So I have been kind of scrambling lately to get a lot done before a big change happens in less than a month. (Ps, do you like my new simplified banner?) One of the things I need to get done asap is switching my domain name from ruminationread.blogspot.com to mooreaseal.com. It's just so much easier and simpler and more profession to just have my name as my blog's domain. Don't cha think? Well, unfortunately, the process of switching it over has be ridiculously frustrating. I bought the domain almost a year ago, never used it, and then got a refund from the web hosting site. But now that I want to use the domain for reals, there are so many hoops I have to jump through with the old web hosting company, and blogger sadly does not have a support team of humans that you can directly access for assistance. Basically, the last 3 days have been very frustrating.

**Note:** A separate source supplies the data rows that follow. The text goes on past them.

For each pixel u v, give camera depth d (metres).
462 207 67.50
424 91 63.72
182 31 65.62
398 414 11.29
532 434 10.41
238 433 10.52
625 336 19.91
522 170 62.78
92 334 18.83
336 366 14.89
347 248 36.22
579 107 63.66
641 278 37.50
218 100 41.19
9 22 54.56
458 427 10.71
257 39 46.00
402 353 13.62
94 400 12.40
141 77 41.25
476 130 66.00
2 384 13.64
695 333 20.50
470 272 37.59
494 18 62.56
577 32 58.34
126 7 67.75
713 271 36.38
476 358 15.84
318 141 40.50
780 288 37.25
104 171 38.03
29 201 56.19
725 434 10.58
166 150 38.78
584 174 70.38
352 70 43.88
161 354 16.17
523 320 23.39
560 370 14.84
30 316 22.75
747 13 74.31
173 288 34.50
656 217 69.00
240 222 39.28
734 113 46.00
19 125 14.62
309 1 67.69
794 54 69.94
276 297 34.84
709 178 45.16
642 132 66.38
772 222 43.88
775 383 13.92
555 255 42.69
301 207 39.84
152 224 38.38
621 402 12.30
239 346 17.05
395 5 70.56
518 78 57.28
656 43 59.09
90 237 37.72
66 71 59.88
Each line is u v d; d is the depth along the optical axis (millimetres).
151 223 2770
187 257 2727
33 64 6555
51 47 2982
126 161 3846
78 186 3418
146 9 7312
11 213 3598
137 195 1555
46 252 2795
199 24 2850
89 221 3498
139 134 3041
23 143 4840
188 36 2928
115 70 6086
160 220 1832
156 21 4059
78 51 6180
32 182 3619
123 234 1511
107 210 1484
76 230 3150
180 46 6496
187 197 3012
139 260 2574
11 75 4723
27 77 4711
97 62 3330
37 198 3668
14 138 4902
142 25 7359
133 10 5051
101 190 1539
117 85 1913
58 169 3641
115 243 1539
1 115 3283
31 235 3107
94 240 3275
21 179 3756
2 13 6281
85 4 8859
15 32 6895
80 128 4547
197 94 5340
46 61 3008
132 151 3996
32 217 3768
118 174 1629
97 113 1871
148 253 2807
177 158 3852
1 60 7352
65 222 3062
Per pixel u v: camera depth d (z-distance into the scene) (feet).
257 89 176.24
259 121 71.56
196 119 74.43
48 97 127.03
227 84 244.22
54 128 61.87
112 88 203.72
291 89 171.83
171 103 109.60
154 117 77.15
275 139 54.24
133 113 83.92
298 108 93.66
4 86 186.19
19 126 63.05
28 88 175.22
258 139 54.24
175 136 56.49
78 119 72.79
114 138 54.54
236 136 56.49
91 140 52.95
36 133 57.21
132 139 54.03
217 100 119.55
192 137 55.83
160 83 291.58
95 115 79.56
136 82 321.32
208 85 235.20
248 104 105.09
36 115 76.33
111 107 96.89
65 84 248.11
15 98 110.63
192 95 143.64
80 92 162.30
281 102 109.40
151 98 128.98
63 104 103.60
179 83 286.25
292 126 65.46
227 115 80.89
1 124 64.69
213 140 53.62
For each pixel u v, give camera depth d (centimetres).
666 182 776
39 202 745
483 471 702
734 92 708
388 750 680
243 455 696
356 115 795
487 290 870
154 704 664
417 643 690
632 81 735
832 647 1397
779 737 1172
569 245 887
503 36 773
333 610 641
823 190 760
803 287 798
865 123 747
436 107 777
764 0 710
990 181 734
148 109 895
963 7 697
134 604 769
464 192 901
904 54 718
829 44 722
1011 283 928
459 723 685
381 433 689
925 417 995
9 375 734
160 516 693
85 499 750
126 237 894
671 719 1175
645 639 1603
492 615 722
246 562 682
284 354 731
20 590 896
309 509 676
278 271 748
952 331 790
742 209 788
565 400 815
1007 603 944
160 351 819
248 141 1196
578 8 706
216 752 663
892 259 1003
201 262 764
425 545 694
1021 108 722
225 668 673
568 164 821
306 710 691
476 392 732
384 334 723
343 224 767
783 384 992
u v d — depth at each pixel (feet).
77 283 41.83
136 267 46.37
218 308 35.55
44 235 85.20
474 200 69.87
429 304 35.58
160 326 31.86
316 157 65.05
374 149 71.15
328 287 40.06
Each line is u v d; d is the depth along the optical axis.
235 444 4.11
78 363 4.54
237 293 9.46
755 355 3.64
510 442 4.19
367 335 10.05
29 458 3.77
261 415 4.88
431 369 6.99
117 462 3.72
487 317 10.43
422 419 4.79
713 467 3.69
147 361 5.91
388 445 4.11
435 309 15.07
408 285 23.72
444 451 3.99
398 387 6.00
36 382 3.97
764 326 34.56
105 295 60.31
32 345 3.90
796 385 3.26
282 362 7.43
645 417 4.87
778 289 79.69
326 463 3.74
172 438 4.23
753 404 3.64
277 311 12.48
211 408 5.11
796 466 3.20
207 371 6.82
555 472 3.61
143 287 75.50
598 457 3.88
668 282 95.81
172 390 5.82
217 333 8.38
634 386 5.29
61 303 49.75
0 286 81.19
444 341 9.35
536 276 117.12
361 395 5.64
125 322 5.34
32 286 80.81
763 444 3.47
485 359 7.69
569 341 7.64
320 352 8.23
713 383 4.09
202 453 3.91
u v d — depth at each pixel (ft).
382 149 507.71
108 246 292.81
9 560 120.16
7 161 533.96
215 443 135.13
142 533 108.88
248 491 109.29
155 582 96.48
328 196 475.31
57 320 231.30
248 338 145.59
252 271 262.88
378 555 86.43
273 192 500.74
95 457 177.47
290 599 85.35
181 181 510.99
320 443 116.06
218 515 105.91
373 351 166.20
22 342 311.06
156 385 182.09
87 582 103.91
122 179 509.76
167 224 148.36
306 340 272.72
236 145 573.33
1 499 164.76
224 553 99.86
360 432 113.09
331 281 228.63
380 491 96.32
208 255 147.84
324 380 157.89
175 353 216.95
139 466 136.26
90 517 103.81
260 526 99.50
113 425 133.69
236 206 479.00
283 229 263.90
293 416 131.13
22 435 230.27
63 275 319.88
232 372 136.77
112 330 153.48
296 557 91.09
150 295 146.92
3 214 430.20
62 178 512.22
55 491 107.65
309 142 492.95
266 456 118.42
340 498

Add on top: I woke up to a dead goldfish sitting at the bottom of the fish tank today. That's right, I can't keep anything alive. In 5 days, I managed to kill the goldfish that I was pet sitting for a little girl I nanny. I feel awful. Her momma had me "dispose" of it before they got back from their trip. I literally screamed while pouring it down the toilet. I felt so bad. Ugh. I also slept through my alarm, waking up at 12:30!!! What a waste of a day. Maybe my body was telling me it is time for me to take a little me time.
I need to give myself a break before I go back to work at 7pm. Time to buy myself some coffee and a treat and sit with a good book in my studio which has no internet access. (That is another thing I need to fix asap. But for now, I just need to use the no internet access space as a place to slow down and feel at peace.)
Phew...pray that the next 2 1/2 hours will just trail on as I mellow out with a good book and a coffee.